Mar 18, 11 | by: Bruce Smith
Pickup tow ratings, towing and liability issues
Pickup tow ratings—and what they really mean when it comes to liability issues and your business
By Bruce W. Smith
“No matter what hitch, suspension, brake, cooling, or engine upgrades you make to your pickup, its towing and load-carrying limits can’t change once it leaves the assembly line.”
It’s a few minutes past 6 a.m. and your crew has to be at the jobsite in an hour. The guys are grabbing snacks and filling the ice chest with drinks and ice while you top off the fuel tanks on your dually and the compact loader on the trailer.
Your new four-door diesel 4×4 is a dream pickup; comfortable, roomy, and powerful.
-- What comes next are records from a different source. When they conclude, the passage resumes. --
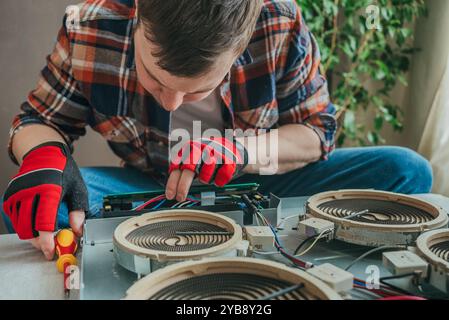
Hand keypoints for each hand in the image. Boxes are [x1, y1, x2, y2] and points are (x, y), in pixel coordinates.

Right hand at [3, 142, 87, 259]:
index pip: (44, 222)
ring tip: (42, 239)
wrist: (44, 153)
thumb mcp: (77, 188)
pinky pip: (13, 218)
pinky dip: (22, 226)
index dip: (47, 240)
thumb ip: (78, 210)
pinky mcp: (10, 195)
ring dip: (30, 236)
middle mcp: (30, 191)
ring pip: (19, 225)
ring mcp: (17, 193)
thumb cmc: (64, 171)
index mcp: (49, 190)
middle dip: (38, 242)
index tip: (51, 251)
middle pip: (29, 227)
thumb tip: (77, 231)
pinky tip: (33, 226)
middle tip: (49, 248)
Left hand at [166, 137, 246, 200]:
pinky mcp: (228, 158)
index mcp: (189, 148)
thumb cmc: (207, 157)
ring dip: (205, 179)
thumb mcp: (192, 160)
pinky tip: (218, 178)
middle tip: (180, 197)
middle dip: (183, 186)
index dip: (172, 182)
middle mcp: (201, 148)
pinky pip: (222, 175)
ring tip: (206, 178)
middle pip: (189, 169)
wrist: (229, 146)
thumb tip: (172, 190)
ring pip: (206, 173)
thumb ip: (182, 171)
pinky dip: (220, 180)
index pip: (177, 166)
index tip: (170, 195)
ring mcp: (214, 152)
In fact, with a towing capacity of more than 16,000 pounds it’ll more than meet any needs for your construction and landscaping business. The little loader you’re towing today, which weighs just a little more than 8,800 pounds, is an easy tow.
You replace the fuel cap, check the hitch to make sure the safety chains are in place and the latch on the hitch ball locked, and head out on the road.
Now imagine being in an accident on the way to the jobsite. There are injuries in both vehicles. To your horror, a lawsuit ensues and you are subsequently found liable for a multi-million-dollar judgment to the injured people.
The reason: Negligent operation of your pickup by towing beyond its maximum towing capacity.
UNDERSTANDING TOW RATINGS
How can pulling a trailered load thousands of pounds lighter than your truck’s maximum towing capacity be wrong? Never happen.
Don’t bet your business on it: The above scenario is an all too real possibility.
Even though you thought your new heavy-duty diesel dually could tow 16,000 pounds, one small detail noted in the owner’s manual was missed: the difference between “weight-carrying” and “weight-distributing” towing limits.
Weight-carrying, or towing in the conventional mode as it’s commonly referred to, means the trailer is hooked to a tow ball or pintle setup attached directly to the hitch mounted on truck’s frame as it comes equipped from the factory.
Weight-distributing, however, is when the trailer is attached to a special weight-distributing (load equalizing) hitch with its spring bars and adjusting chains in use – a setup commonly used when towing travel trailers.
The differences between weight-carrying and weight-distributing hitch setups are worlds apart when it comes to maximum towing capacity: While weight-carrying limits range between 5,000 and 8,500 pounds for heavy duty pickups, weight-distributing ratings can top 18,000 pounds.
In the above scenario, your dually’s maximum weight-carrying capacity was 6,000 pounds rather than the 10,000-pounds-plus being towed at the time of the accident. Such an oversight can be costly in court.
Another often-missed towing caveat in the vehicle owner’s manual is the necessity to use a “sway-control device” on all towed loads beyond a certain weight. Again, this equates to using a weight-distributing hitch, which is a sway-control device.